• **Exercise input**:
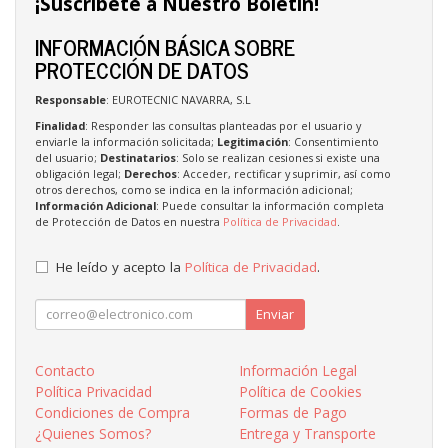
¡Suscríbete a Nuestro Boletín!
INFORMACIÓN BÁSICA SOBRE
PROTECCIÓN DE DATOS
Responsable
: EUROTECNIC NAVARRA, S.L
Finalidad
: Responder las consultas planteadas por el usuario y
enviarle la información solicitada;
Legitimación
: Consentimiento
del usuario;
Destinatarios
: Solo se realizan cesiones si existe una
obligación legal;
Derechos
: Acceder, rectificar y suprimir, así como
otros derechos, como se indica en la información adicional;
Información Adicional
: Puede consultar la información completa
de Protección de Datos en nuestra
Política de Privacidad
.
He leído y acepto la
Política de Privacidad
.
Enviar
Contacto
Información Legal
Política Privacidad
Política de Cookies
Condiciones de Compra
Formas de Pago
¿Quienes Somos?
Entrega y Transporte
==
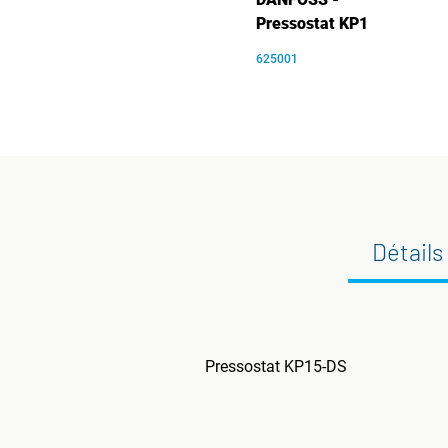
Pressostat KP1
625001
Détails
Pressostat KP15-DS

• **Required action**:
Which lines in the data above hold the string "Política"? Show each one.

• **Answer area**:
Política de Privacidad
Política de Privacidad
Política Privacidad
Política de Cookies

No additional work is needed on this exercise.